Adverse Possession & Procedural Safeguards in Madagascar: A ToamasinaAppeal Case
- Lexinova Team

- Oct 10, 2025
- 2 min read
Key Takeaways:
In Madagascar, courts rigorously enforce procedural safeguards in adverse possession (acquisitive prescription) cases, especially when parties were not properly summoned. A recent government decision of December 2024 has suspended all new acquisitive prescription requests, aiming to curb land fraud. For landowners and occupiers alike, this suspension introduces new uncertainty about pending and future prescription claims.
Legal framework & Case Narrative:
In a dispute before the Court of Appeal of Toamasina, a well-documented battle unfolded over property rights through prescription and procedural defenses. The claimant had secured a judgment by default at the trial level in the late 1990s, without fully notifying the registered owner. That owner later filed a third-party opposition and contested the judgment in successive appeals. The appellate court eventually reversed earlier judgments; but the matter was sent to the Supreme Court, which in 2023 cassated the earlier appellate decision and remanded the case to a newly composed bench.
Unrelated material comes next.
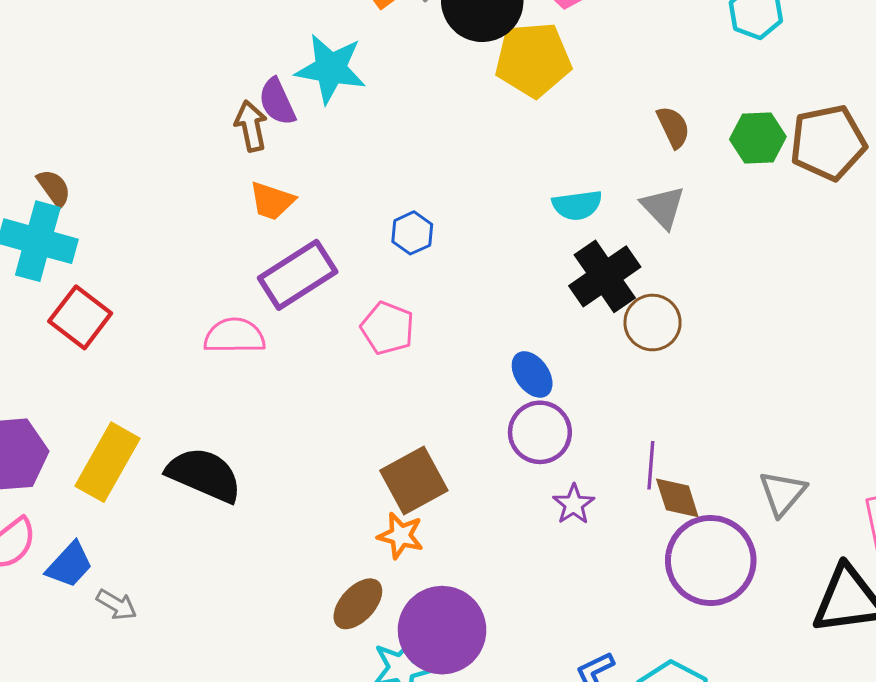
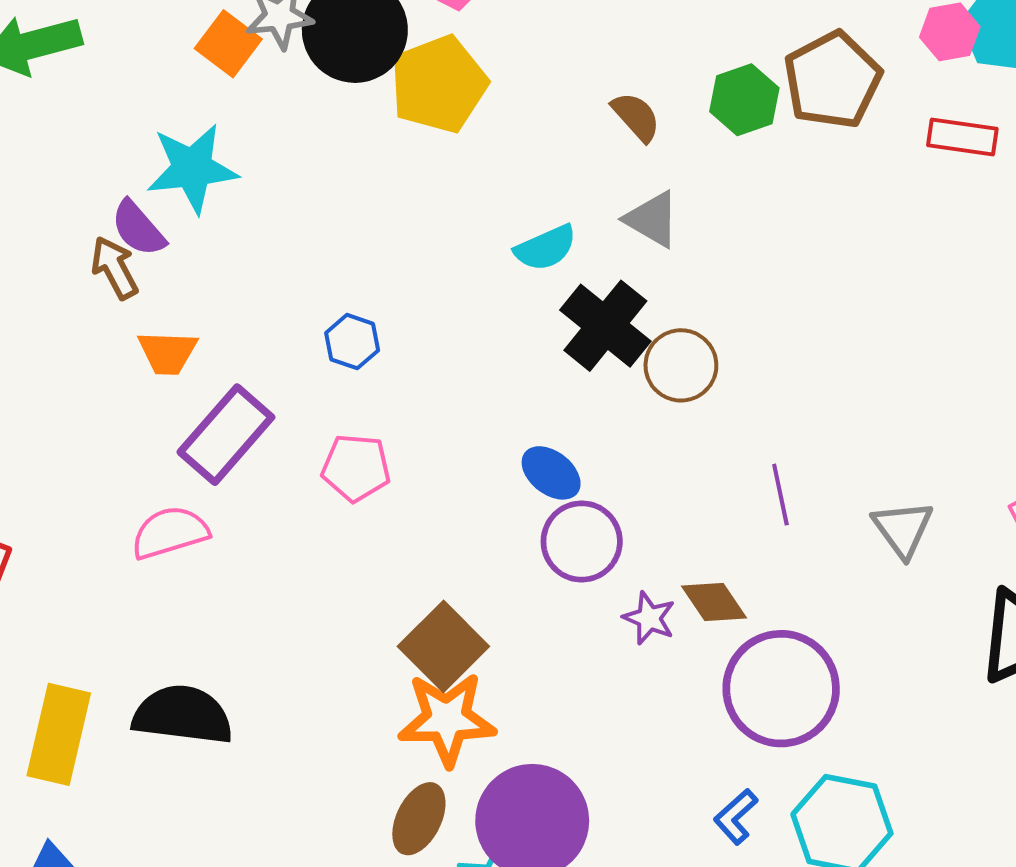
purple line: (651, 465) -> (780, 495), moved
brown diamond: (677, 498) -> (714, 602), moved
orange star: (401, 536) -> (447, 719), size x1.6
purple circle: (711, 561) -> (781, 689), moved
Key procedural issues included whether the registered owner was properly summoned under Article 434 of the Code of Civil Procedure, whether field assessments and evaluation commissions gave proper notice, and whether the ownership claim via corporate merger was valid without fresh registration. The dispute hinges not only on possession over time, but on the validity of procedural steps and substitution of rights.
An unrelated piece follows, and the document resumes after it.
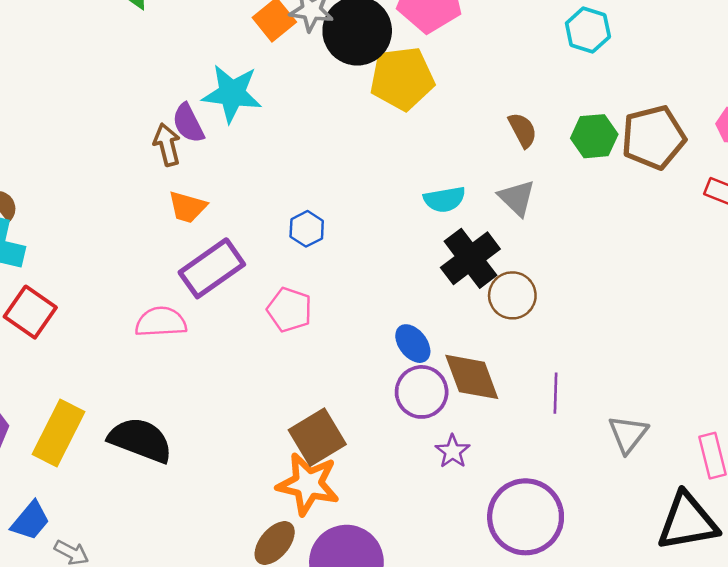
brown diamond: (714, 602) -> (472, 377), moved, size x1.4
Consequences of the Suspension of Acquisitive Prescription:
In December 2024, the Council of Ministers ordered a suspension of all new requests for acquisitive prescription, instructing land administration services to halt processing such applications. This measure, widely reported in Malagasy media, aims to prevent abuses and fraud in land registration.
The suspension does not automatically invalidate past judgments, but casts doubt on the stability of future prescription claims. Those seeking acquisition by long possession now face increased scrutiny and regulatory uncertainty. For ongoing cases, courts may require more rigorous proof of possession continuity, procedural regularity, and proper notification. Practitioners must be alert: mere long occupation may no longer suffice without bulletproof procedural documentation.
Strategic Implications:
This case underscores that for land disputes in Madagascar today, two layers matter equally: procedural correctness and substantive justification of possession. The recent suspension heightens risk: parties relying on prescription must now bolster every procedural act — summons, commission notices, field evidence — to survive judicial review. In mergers or succession claims, verifying corporate continuity and procedural rights is essential. As the legal framework evolves, counsel must remain vigilant and proactive.